### Task list
[A] Update the forum thread from the part that opens with the words "So I'm fixing" and closes with "(Jun 21, 2006)", replacing "Sig 229R" with "Sig P229".
[B] In the forum thread, what gun did Baldy start with?

### Passage given
────────────────────────────────────────

# New help on first purchase



## zealot2011 (May 28, 2007)

So I'm fixing to own my first handgun, and I can't really decide what I want. I've been looking at this Sig 229R .40 for a while, but my friend is selling his M&P .40 for like, $400 something. I can't really decide which I want. I just want a handgun for range use and just to have. Any suggestions on which one?


----------



## Baldy (Jun 21, 2006)

May I suggest beings this is your first gun to save a few bucks and buy your friends. The M&P .40 is a good pistol and will meet all your needs. Your going to here a bunch put it down because it has a little sharper recoil to it. If you can get good with it any other sharp recoil gun will be easier for you to shoot. I started with a .357 mag and the .40 was a piece of cake. Good luck.

────────────────────────────────────────

### Stored records

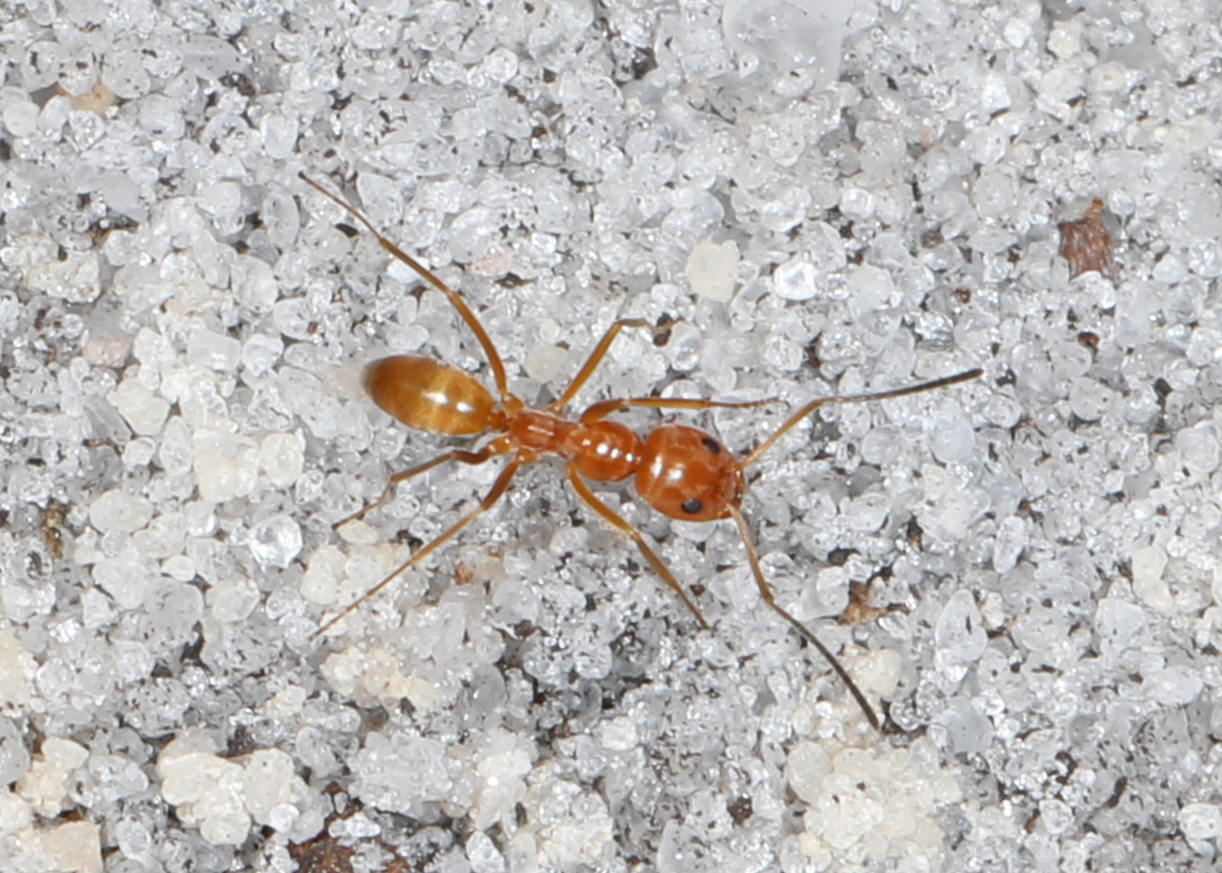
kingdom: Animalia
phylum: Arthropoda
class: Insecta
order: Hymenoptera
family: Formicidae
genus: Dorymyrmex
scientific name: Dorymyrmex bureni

────────────────────────────────────────

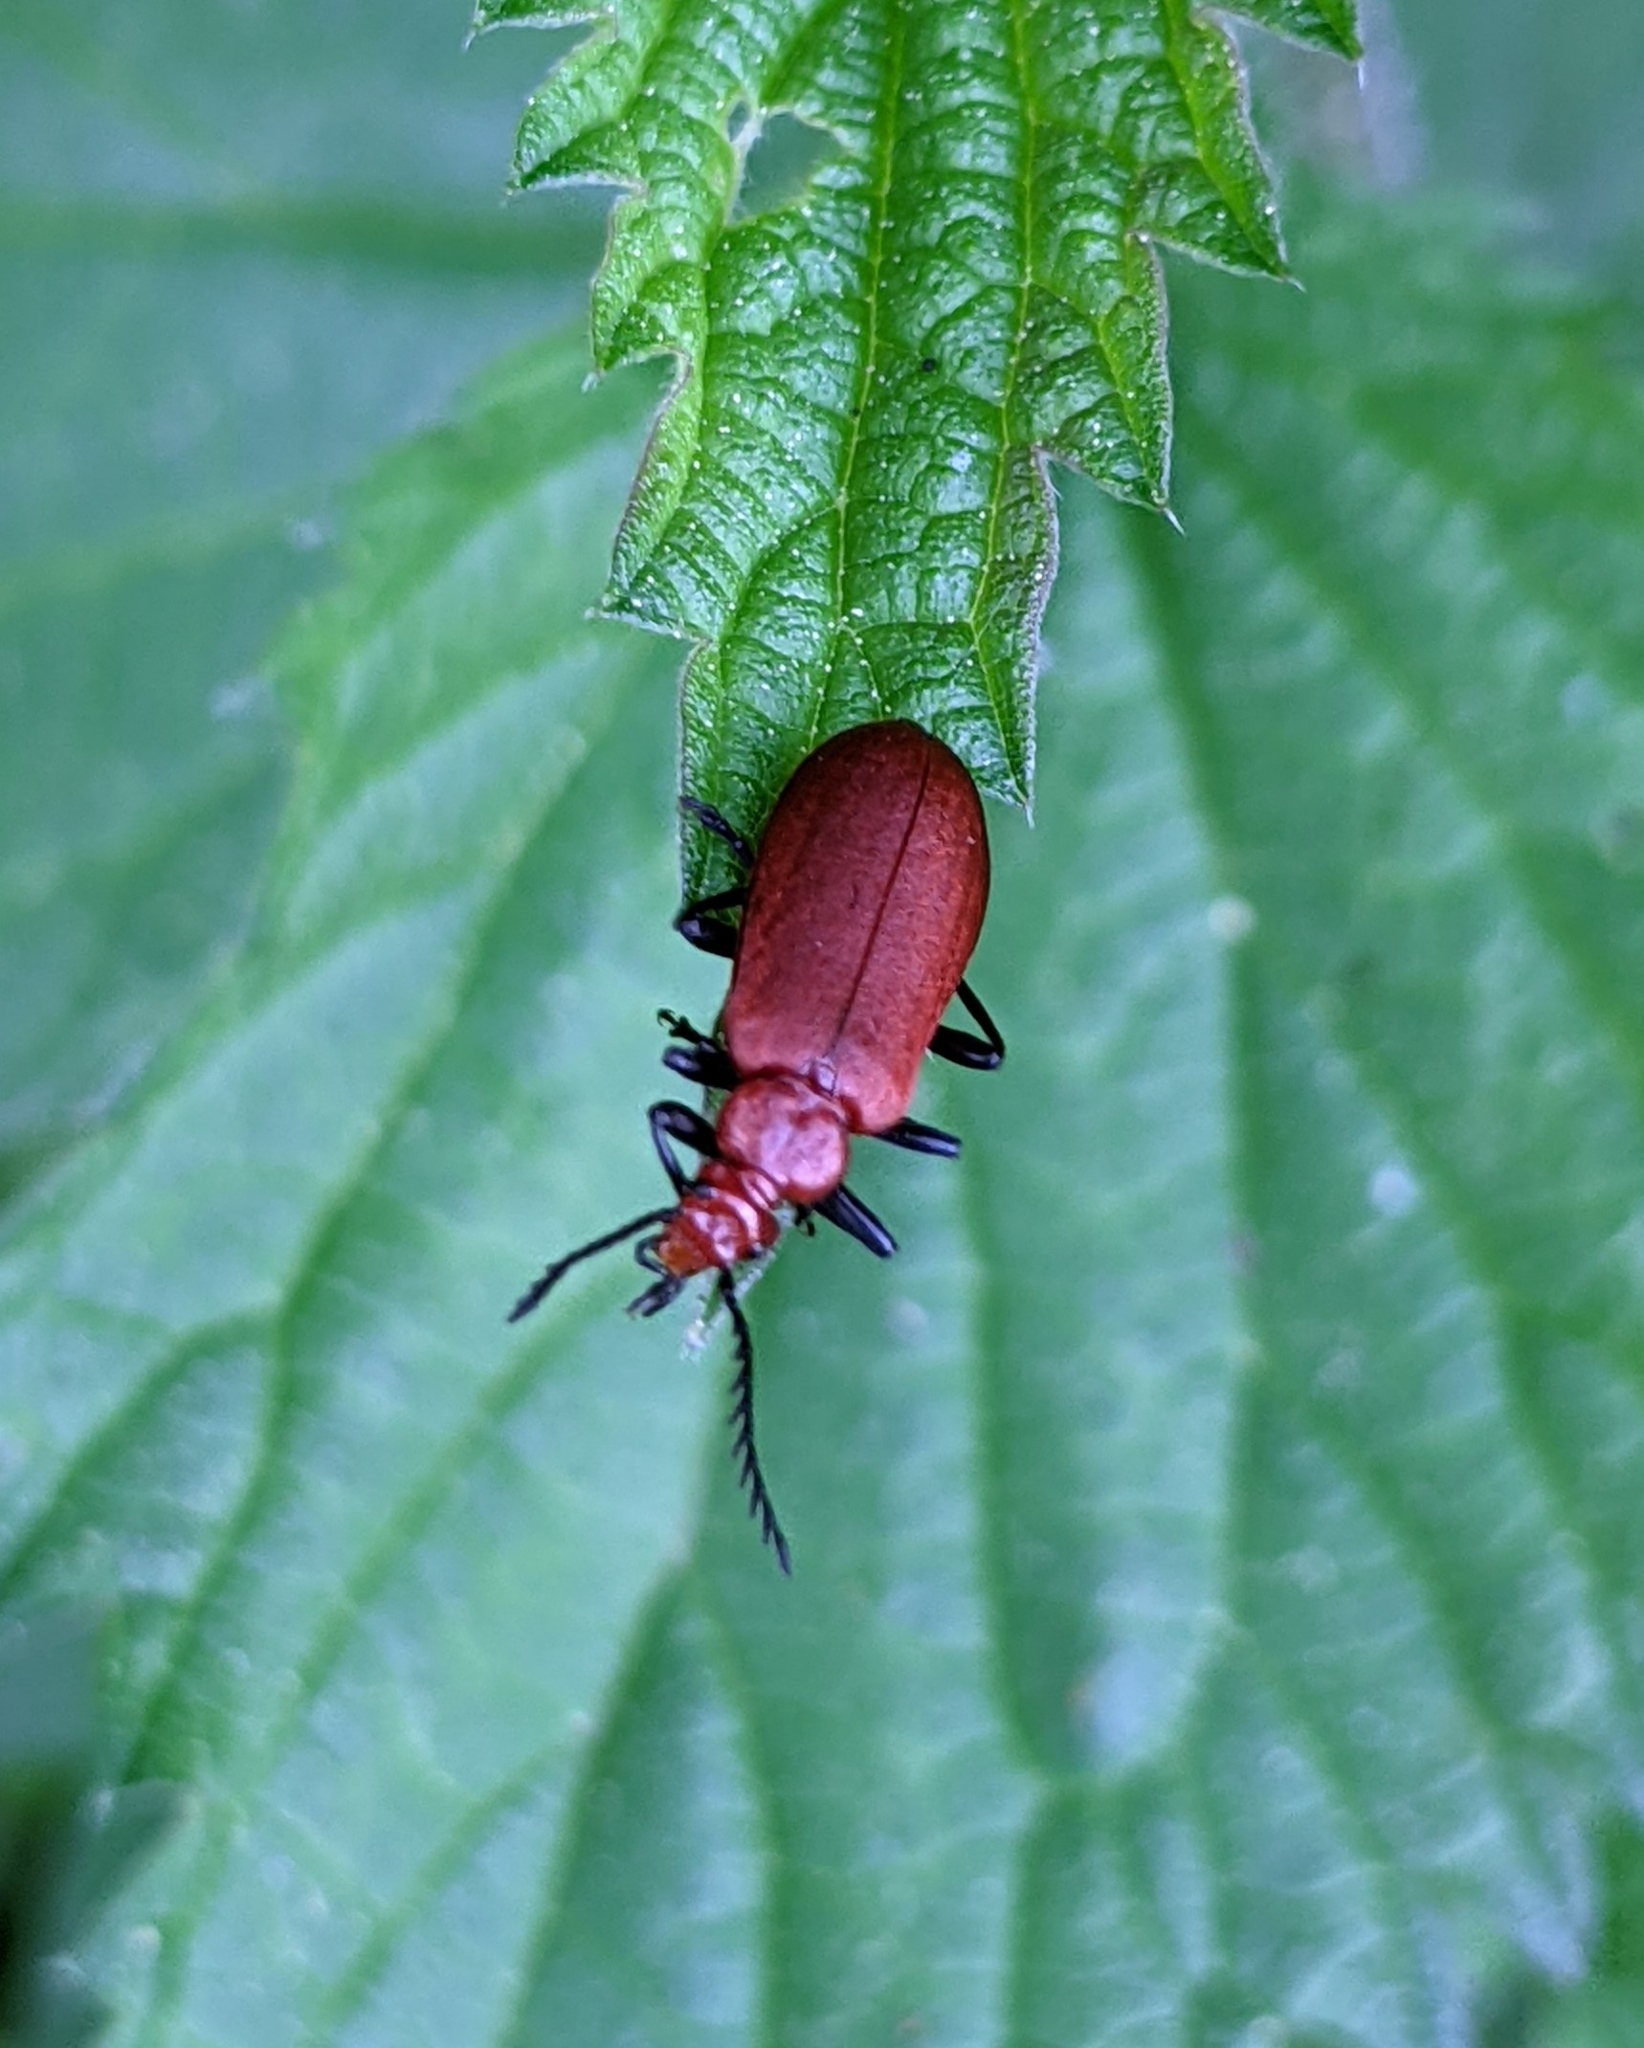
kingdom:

────────────────────────────────────────

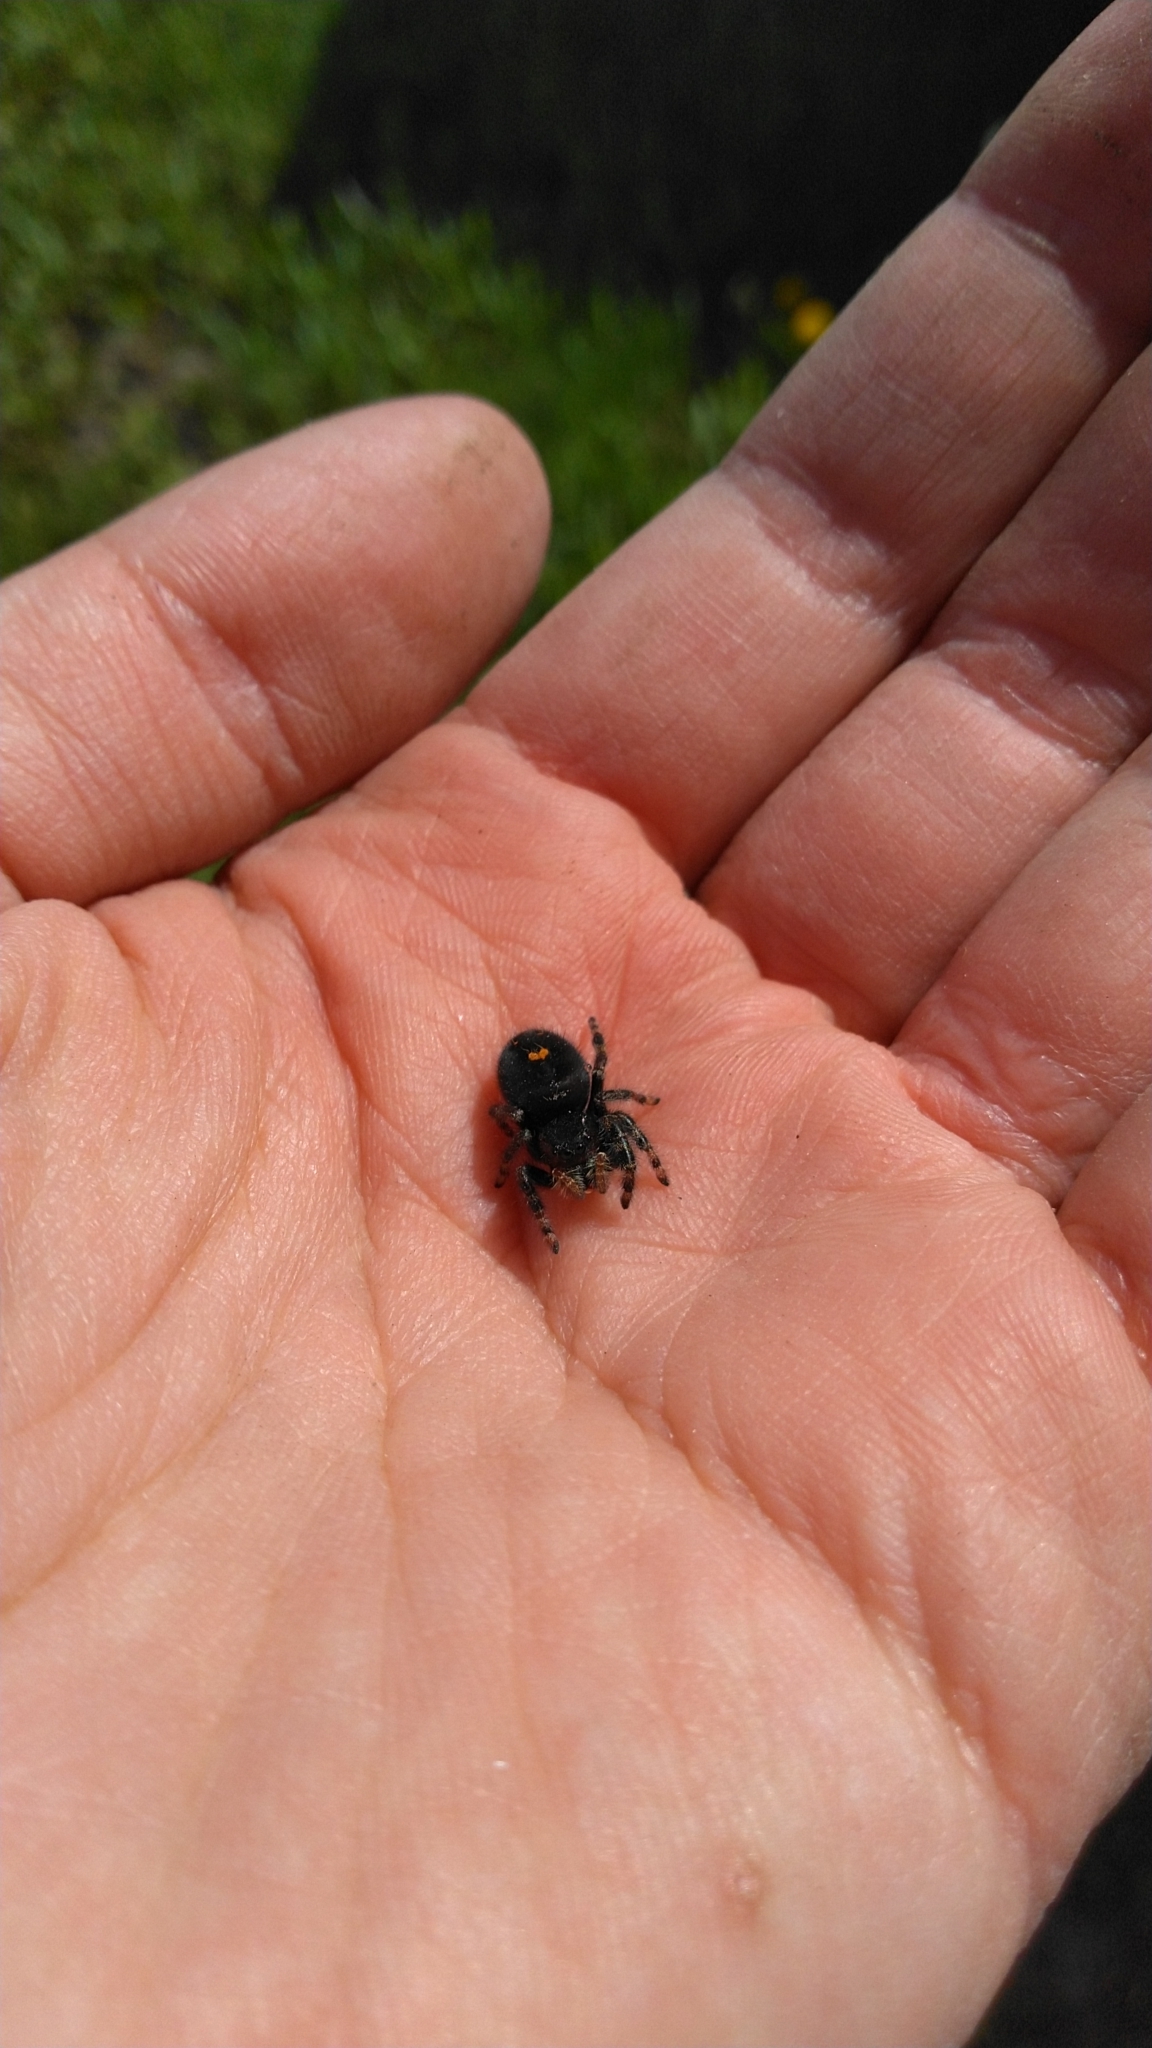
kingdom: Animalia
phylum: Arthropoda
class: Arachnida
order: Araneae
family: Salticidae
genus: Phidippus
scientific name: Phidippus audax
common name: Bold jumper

────────────────────────────────────────

### Answers
[A]
So I'm fixing to own my first handgun, and I can't really decide what I want. I've been looking at this Sig P229 .40 for a while, but my friend is selling his M&P .40 for like, $400 something. I can't really decide which I want. I just want a handgun for range use and just to have. Any suggestions on which one?


----------



## Baldy (Jun 21, 2006)

[B] A .357 mag.